Material provided.
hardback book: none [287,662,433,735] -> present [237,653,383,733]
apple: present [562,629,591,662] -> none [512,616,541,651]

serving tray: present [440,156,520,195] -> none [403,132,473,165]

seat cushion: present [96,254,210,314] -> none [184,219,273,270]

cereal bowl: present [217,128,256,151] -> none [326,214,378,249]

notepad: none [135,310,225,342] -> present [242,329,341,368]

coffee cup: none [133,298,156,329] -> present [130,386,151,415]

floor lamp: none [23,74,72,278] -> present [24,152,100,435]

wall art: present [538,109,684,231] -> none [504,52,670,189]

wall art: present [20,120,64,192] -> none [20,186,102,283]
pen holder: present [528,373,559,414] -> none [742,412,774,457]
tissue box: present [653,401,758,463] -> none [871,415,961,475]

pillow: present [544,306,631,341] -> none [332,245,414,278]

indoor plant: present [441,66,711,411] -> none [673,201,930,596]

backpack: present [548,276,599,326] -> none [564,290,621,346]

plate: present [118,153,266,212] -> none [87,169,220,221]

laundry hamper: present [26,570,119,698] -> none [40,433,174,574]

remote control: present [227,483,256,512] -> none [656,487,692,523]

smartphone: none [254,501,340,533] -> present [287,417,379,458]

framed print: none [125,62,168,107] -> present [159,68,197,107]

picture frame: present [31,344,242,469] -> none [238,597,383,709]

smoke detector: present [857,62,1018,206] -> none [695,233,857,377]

Your objective.
Please reproduce the lines from the line with "notepad: none [135,310,225,342]" to the line with "wall art: present [20,120,64,192]", both ends included, exactly as they appear above.

Written answer.
notepad: none [135,310,225,342] -> present [242,329,341,368]

coffee cup: none [133,298,156,329] -> present [130,386,151,415]

floor lamp: none [23,74,72,278] -> present [24,152,100,435]

wall art: present [538,109,684,231] -> none [504,52,670,189]

wall art: present [20,120,64,192] -> none [20,186,102,283]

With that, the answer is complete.